### Work to complete
Reproduce verbatim the portion of the poison ivy passage that begins with the words containing "Joey Williamson, ©2017" and ends with "difficult to control.".

### Given passage

Joey Williamson, ©2017 HGIC, Clemson Extension
Eastern poison ivy foliage exhibiting serrate (toothed) leaf margins
Joey Williamson, ©2010 HGIC, Clemson Extension
Eastern poison ivy foliage exhibiting lobed leaf margins
Joey Williamson, ©2010 HGIC, Clemson Extension
Poison ivy grows fairly quickly and propagates itself by underground rhizomes and seeds. Seeds are quickly spread by birds and other animals that eat the small fruits. Poison ivy can get started in the landscape from a seed dropped by a bird and may quickly become a widespread problem. It often grows in shrubs and groundcovers making it difficult to control.
Don’t confuse poison ivy with Virginia creeper (Parthenocissus quinquefolia), which also grows as both a groundcover and climbs trees as a vine. However, Virginia creeper plants have compound leaves with five leaflets rather than three.
Virginia creeper (Parthenocissus quinquefolia) has leaves in groups of five.
Joey Williamson, ©2014 HGIC, Clemson Extension
For light infestations, dig up small plants. You can also repeatedly cut back the plants to ground level. Eventually they starve to death. Start cutting early in the spring, about the time leaves unfold. When new growth appears, cut again. Inspect the plants every week or two. Whenever you see green growth, cut the shoots back to the ground.

### Material provided
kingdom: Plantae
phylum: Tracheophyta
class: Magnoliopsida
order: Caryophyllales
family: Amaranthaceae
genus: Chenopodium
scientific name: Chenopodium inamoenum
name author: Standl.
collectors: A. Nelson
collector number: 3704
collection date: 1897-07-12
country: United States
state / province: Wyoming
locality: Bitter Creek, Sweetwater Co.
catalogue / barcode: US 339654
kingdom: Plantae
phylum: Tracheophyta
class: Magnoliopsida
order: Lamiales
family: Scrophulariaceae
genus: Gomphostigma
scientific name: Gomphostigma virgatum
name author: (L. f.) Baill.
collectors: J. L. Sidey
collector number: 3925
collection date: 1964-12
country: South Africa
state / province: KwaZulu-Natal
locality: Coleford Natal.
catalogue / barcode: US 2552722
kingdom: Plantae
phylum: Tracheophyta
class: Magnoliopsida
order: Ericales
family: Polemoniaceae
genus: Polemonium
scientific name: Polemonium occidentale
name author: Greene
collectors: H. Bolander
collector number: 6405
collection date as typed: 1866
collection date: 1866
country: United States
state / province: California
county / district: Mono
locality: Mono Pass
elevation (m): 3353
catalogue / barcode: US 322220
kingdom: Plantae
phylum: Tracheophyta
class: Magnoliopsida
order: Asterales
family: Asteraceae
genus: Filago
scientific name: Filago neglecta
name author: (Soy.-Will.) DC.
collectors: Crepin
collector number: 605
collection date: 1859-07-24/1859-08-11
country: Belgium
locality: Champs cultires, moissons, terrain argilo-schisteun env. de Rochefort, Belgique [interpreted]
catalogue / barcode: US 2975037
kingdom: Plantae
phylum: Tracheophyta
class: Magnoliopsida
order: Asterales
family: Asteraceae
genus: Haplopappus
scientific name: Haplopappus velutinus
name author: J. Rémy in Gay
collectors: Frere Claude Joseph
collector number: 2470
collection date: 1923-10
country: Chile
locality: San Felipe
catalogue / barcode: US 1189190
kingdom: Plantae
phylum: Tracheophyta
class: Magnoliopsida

### Response area
Joey Williamson, ©2017 HGIC, Clemson Extension
Eastern poison ivy foliage exhibiting serrate (toothed) leaf margins
Joey Williamson, ©2010 HGIC, Clemson Extension
Eastern poison ivy foliage exhibiting lobed leaf margins
Joey Williamson, ©2010 HGIC, Clemson Extension
Poison ivy grows fairly quickly and propagates itself by underground rhizomes and seeds. Seeds are quickly spread by birds and other animals that eat the small fruits. Poison ivy can get started in the landscape from a seed dropped by a bird and may quickly become a widespread problem. It often grows in shrubs and groundcovers making it difficult to control.